March 8, 2007

  • Audio Blog question

    Can anyone on here listen to my audio blogs, or even have the speed to be able to listen to my audio posts? I have not ever gotten comments on any audio portions I have put up, so I was curious. As a test, I am putting up the song posted below again on this post- and I’d appreciate you letting me know if you can access it or not.

    It helps me to know if there is a point in audio blogging at all. :) After all, I work pretty hard not only to blog it, but also to edit it up and try to get it small enough- then upload the whole thing.


    New Blogring

    I made a new blogring today. For those who do not already know, they have increased the number of blogrings everyone can have! Normal users can have 20 now, and premium users (as well as lifetime users like myself) can have thirty. So I created a new blog-ring for homemakers. Specifically, a support ring of those homemakers willing to give or in need of support/encouragement/advice/etc to and from others in the same situation. It’s important to me to have one specifically for this purpose, because I believe a lot of homemakers out there need this- and specifically, one that is clearly stated to be open to both Moms AND Dads so that everyone who joins knows they are willing to share their time, and give and receive support from both. I looked in Wikipedia on homemakers and found this portion:

    Men, like women, choose this role because they enjoy being an active
    part of their children’s lives and do not want to be away from the
    family as much as their fathers may have been.
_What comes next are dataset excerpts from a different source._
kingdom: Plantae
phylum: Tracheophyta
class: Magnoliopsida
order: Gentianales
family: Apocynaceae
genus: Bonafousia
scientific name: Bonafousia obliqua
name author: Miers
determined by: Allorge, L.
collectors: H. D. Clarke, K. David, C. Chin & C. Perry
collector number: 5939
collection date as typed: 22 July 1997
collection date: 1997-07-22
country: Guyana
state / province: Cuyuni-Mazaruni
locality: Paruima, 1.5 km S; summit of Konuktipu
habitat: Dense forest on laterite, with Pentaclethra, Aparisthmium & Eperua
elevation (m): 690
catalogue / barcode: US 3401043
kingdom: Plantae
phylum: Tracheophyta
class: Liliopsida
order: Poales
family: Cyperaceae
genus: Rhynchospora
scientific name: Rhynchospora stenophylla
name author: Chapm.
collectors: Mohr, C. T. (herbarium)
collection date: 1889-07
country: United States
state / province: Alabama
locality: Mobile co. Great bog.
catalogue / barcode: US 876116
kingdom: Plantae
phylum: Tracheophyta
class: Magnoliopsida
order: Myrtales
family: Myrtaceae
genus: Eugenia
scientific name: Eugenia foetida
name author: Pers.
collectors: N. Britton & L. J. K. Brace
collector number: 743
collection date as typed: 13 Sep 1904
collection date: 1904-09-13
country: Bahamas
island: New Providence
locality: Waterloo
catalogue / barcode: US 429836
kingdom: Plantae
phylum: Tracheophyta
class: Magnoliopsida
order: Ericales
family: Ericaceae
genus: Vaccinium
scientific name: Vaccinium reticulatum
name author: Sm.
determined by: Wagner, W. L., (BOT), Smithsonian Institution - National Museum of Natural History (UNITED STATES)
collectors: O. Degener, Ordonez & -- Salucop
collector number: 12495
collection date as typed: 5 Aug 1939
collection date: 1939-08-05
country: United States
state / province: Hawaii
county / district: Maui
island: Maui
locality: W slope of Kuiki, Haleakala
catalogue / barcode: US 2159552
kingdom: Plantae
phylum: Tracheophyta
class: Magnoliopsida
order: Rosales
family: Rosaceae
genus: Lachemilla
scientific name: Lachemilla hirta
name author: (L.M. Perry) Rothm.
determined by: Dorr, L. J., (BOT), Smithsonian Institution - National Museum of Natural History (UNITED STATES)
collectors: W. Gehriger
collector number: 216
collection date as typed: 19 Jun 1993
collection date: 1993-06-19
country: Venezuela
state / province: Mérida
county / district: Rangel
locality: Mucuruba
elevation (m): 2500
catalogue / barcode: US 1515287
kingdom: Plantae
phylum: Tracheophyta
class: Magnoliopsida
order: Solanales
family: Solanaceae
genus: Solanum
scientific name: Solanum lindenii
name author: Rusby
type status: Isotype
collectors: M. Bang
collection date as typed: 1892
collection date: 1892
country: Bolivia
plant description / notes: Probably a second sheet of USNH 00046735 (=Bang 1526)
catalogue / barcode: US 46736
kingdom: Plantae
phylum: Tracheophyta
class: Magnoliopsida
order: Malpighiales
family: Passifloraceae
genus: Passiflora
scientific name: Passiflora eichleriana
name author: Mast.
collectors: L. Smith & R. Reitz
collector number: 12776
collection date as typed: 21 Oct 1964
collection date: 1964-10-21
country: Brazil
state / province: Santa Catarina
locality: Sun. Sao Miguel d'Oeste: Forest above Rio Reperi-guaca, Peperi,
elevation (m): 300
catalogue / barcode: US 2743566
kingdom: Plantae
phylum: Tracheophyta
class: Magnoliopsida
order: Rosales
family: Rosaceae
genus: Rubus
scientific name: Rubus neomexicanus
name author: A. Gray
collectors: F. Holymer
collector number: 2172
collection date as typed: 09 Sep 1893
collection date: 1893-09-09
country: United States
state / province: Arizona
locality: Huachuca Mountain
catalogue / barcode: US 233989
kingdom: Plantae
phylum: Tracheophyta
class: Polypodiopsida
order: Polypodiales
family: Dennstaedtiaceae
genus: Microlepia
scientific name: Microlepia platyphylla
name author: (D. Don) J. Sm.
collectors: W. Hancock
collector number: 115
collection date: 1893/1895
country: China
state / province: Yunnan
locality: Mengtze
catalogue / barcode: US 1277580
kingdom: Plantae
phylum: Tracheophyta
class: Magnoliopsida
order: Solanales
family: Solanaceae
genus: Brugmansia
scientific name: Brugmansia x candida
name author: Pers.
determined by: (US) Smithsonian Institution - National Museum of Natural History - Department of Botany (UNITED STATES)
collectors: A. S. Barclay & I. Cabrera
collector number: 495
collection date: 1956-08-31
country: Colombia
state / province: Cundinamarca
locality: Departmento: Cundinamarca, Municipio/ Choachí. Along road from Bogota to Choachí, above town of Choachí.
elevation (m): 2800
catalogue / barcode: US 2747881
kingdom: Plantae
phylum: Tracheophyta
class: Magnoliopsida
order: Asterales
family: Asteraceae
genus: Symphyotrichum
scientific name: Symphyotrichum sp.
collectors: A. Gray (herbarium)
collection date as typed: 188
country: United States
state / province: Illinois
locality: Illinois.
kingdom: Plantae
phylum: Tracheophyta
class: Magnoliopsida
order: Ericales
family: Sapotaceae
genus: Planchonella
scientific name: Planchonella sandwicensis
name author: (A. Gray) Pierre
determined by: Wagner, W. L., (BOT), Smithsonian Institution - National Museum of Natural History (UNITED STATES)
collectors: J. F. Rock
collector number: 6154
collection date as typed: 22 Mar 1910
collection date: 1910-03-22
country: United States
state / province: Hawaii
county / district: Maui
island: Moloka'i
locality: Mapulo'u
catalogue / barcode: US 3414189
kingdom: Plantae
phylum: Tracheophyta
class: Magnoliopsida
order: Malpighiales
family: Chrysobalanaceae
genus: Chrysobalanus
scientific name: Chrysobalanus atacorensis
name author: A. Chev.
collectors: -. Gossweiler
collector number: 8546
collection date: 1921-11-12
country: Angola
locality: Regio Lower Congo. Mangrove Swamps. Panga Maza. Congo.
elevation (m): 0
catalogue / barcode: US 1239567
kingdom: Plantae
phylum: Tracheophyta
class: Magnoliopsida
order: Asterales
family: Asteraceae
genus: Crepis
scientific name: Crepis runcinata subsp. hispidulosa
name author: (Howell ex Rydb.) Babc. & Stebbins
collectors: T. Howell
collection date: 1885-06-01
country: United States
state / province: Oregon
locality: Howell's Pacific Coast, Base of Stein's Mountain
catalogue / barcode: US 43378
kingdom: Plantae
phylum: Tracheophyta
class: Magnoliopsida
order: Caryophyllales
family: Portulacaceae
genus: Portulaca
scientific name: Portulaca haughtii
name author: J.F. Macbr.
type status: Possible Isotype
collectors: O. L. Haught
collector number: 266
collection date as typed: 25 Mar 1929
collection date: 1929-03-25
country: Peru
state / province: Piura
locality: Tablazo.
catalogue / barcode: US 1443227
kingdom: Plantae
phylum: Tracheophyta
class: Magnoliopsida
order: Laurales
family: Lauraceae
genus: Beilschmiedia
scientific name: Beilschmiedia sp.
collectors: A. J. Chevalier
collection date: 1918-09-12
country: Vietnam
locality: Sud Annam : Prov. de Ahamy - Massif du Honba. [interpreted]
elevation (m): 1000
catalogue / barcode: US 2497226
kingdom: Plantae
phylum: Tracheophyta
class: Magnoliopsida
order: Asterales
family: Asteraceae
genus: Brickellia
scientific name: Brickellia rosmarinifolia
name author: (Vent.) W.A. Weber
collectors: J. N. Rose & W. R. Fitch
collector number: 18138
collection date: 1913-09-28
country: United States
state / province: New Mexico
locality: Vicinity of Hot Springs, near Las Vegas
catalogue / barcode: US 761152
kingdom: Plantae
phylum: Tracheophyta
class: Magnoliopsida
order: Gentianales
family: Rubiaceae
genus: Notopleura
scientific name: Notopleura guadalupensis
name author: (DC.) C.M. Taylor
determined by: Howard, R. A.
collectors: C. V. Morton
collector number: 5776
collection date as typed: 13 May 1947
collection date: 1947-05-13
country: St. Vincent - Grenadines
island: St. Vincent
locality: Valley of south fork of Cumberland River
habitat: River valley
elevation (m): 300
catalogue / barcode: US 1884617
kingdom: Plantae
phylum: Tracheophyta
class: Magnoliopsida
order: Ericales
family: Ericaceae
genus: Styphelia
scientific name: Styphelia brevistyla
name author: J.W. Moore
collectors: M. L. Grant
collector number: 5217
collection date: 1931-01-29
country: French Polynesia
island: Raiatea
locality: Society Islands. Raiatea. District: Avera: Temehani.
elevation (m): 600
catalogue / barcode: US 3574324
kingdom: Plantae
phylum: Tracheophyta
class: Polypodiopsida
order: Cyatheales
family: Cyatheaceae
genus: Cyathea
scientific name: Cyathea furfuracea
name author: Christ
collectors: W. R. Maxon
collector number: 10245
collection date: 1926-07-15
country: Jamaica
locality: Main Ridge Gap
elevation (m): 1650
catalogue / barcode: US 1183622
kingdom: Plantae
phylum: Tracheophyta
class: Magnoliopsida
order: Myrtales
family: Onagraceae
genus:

Families vary widely in
    terms of how household chores are divided. Depending on the country or
    region in which a stay-at-home dad lives, he might find more or less
    social support for his decision. In some regions where traditional
    roles prevail, a stay-at-home dad might be shunned by the stay-at-home
    mom peer group.

    Unfortunately, such is the case with many in the Christian community, and sadly especially within the Southern Christian community- where I live, here in the Bible belt as well as online. I hope that maybe I can encourage those homemakers I have met on here who are not of such a mindset to join this webring and perhaps even find some stay-home Dads lurking around xanga who will join up too.

    I’ve noticed that after a somewhat recent encounter I had regarding the homemakers blogring I am in, other blogrings have popped up- all of which have a clear reference to “female; women; Moms” etc in them. Which is actually good, because it will avoid the conflict and hurt that can arise when a young man like myself shows up.

    Just remember- we’re adults here, we’re parents who are leading our children towards adulthood, and as we do this rather tremendous task we were designed to need each other’s support. We also have the God-given ability for discretion, for self control, for restraint, etc- and just like we don’t have to fear a black person- because of their race- and assume they will pull a knife on us if we don’t keep an eye on them, we should not fear someone because of their gender and assume that relating to them at all will overwhelm us and make us vulnerable to harm or deceit. I’d like to think I’m not the only stay-home Dad who, like any homemaking Mom, is struggling hard to be the kind of parent my son needs and just wants advice and support from others in the same position.

    So, let’s encourage each other, love each other as siblings along the same path, and help us all reach the goal of being better parents.

    -Patrick

Comments (1)

  • Hi, thanks for stopping by my site…. :) I could hear the Audio just fine. (I have DSL)

    Ryc: I agree with your thoughts on Mr. Rogers. I have been noticing that I correct a few things that he “tells” my kids. But, all in all, it is a great wholesome program that I don’t have to worry about, which is one big plus in my book! :)

    Have a great day….glad to see you are sticking up for your gender. There is a definate stereotype on a homemaker, which isn’t necessarily bad, but isn’t always true. Most men can not be the nurturing caregiver that kids need, they are just not wired that way. But it sounds like you are not one of that group!